At Access, the business problem is to design, build, and maintain robust data pipelines that extract, transform, and load data from various sources into the data warehouse and analytical systems to support business intelligence, analytics, and decision-making.
Requirements
- Expert-level proficiency in Python for data processing, scripting, and automation (e.g., Pandas, NumPy, custom ETL scripts).
- Expert-level SQL skills, including advanced query writing, optimization, and experience with relational databases.
- Proven experience building and maintaining data pipelines; strong preference for hands-on experience with Apache Airflow (especially in managed environments like Astronomer).

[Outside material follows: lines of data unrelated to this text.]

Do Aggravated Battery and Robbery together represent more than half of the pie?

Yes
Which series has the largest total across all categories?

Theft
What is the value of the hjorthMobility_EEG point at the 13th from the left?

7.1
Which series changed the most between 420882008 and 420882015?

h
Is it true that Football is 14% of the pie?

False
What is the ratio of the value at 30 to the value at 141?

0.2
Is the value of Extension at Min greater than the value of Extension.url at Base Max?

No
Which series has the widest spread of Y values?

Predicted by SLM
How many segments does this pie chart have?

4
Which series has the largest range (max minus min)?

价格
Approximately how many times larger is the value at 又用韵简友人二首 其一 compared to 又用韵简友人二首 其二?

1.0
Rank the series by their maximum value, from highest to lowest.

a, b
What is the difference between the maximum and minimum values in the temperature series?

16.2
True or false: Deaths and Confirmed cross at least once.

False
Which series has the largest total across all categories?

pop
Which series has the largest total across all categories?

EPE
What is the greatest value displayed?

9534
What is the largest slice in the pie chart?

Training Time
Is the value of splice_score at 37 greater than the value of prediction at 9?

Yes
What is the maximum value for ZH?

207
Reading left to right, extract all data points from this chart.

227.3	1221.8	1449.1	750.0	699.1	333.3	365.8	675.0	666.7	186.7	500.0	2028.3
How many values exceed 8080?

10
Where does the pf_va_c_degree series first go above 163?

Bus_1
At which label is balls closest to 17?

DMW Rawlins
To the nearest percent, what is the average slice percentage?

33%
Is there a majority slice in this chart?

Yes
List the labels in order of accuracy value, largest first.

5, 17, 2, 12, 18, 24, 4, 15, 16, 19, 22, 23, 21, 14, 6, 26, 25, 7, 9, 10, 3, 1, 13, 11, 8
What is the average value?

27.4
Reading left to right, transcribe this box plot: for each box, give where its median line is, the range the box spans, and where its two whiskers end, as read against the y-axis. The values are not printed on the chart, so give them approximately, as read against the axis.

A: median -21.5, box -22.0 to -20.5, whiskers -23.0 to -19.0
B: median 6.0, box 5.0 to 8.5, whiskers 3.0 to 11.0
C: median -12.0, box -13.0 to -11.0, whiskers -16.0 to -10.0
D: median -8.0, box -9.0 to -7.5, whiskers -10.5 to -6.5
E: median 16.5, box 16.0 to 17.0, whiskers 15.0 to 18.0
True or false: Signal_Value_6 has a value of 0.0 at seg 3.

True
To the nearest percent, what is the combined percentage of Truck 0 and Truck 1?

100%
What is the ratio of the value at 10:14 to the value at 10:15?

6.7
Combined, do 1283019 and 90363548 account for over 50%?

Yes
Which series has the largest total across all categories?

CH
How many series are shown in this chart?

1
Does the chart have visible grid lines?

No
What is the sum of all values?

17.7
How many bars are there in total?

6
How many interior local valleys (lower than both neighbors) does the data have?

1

- Hands-on database administration experience with PostgreSQL and Amazon Redshift (or similar data warehousing solutions).
- Strong understanding of data modeling, warehousing concepts, and best practices for data quality and governance.
- Experience with cloud platforms (e.g., AWS) and related services (e.g., S3).
- Knowledge of version control (Git) and CI/CD practices for data pipelines.
Responsibilities
- Design, develop, and optimize ETL/ELT processes and data pipelines to ingest, transform, and load data efficiently.
- Write complex SQL queries for data extraction, transformation, and validation.
- Implement and maintain data pipelines using scripting and orchestration tools.
- Perform database administration tasks, including performance tuning, schema design, backup/recovery, and security management.
- Collaborate with data analysts, engineers, and stakeholders to understand data requirements and ensure data quality and integrity.
- Monitor, troubleshoot, and optimize existing pipelines for performance and reliability.
- Document data processes, pipelines, and architectures.
Other
- Bachelor degree in a quantitative science; masters degree is a plus
- Excellent problem-solving skills and ability to work independently or in a team.
- Competitive salary and benefits package.
- Opportunity to work on impactful data projects in a collaborative environment.
- Professional growth and learning opportunities in a modern data stack.